Root Certificate Subject:: "CN=Staat der Nederlanden Root CA - G2,O=Staat der
     Nederlanden,C=NL"
Certificate 1 Subject: "CN=sha2.diginotar.nl,serialNumber=0000000334104947000
    0,O=DigiNotar B.V. (0034104947),C=NL"
Certificate 2 Subject: "CN=DigiNotar PKIoverheid CA Organisatie - G2,O=DigiNo
    tar B.V.,C=NL"
Certificate 3 Subject: "CN=Staat der Nederlanden Organisatie CA - G2,O=Staat
    der Nederlanden,C=NL"
FYI: Comment 59 refers to a non-default configuration.

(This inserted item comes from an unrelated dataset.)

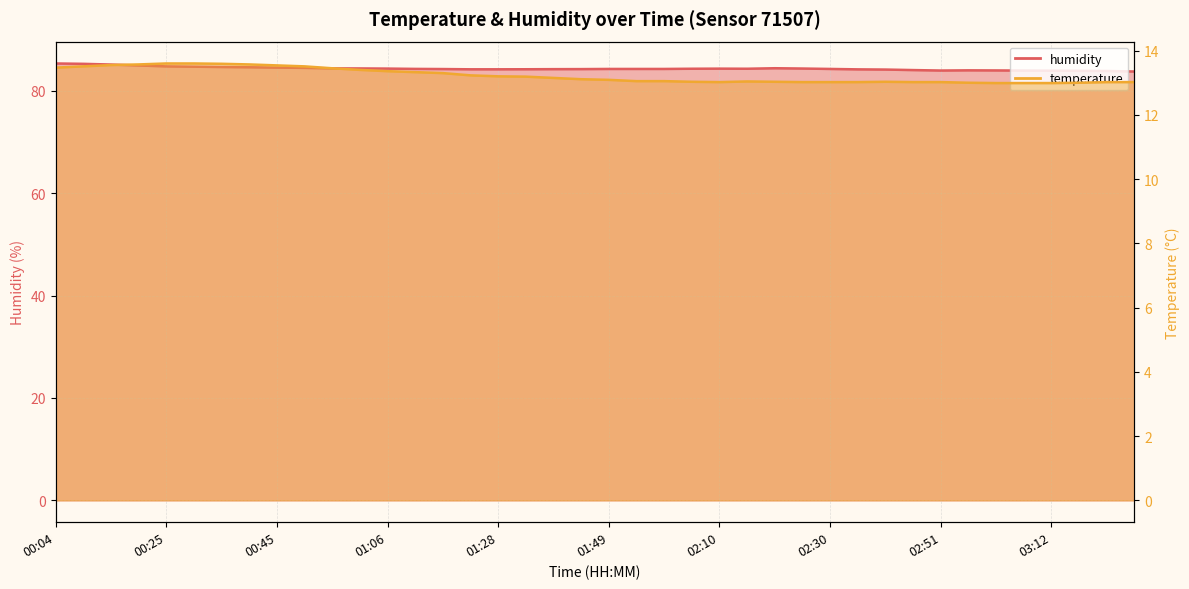

Reading left to right, what are all the values shown in this chart?

temperature: 13.5	13.5	13.6	13.6	13.6	13.6	13.6	13.6	13.5	13.5	13.4	13.4	13.4	13.3	13.3	13.2	13.2	13.2	13.2	13.1	13.1	13.1	13.1	13.0	13.0	13.0	13.0	13.0	13.0	13.0	13.0	13.0	13.0	13.0	13.0	13.0	13.0	13.0	13.0	13.0
humidity: 85.3	85.2	85.1	84.9	84.8	84.7	84.6	84.6	84.5	84.5	84.4	84.3	84.3	84.3	84.2	84.2	84.2	84.2	84.2	84.2	84.2	84.2	84.2	84.3	84.3	84.3	84.4	84.3	84.2	84.2	84.1	84.0	83.9	84.0	84.0	83.9	83.9	83.9	83.8	83.8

With Bob's patch in bug 642503, and the PKIoverheid G2 cert
(explicitly distrusted) added to certdata.txt, libpkix
correctly rejects the certificate chain:

$ vfychain -v -pp cert.001 cert.002 cert.003
Chain is bad!
PROBLEM WITH THE CERT CHAIN:
CERT 1. Builtin Object Token:Explicitly Distrusted DigiNotar PKIoverheid G2 [Certificate Authority]:
  ERROR -8171: Peer's certificate has been marked as not trusted by the user.
  ERROR -8171: Peer's certificate has been marked as not trusted by the user.

So I will make it a priority to review Bob's patch in bug 642503.
QA tracking; needs verification on Aurora using test in comment 57.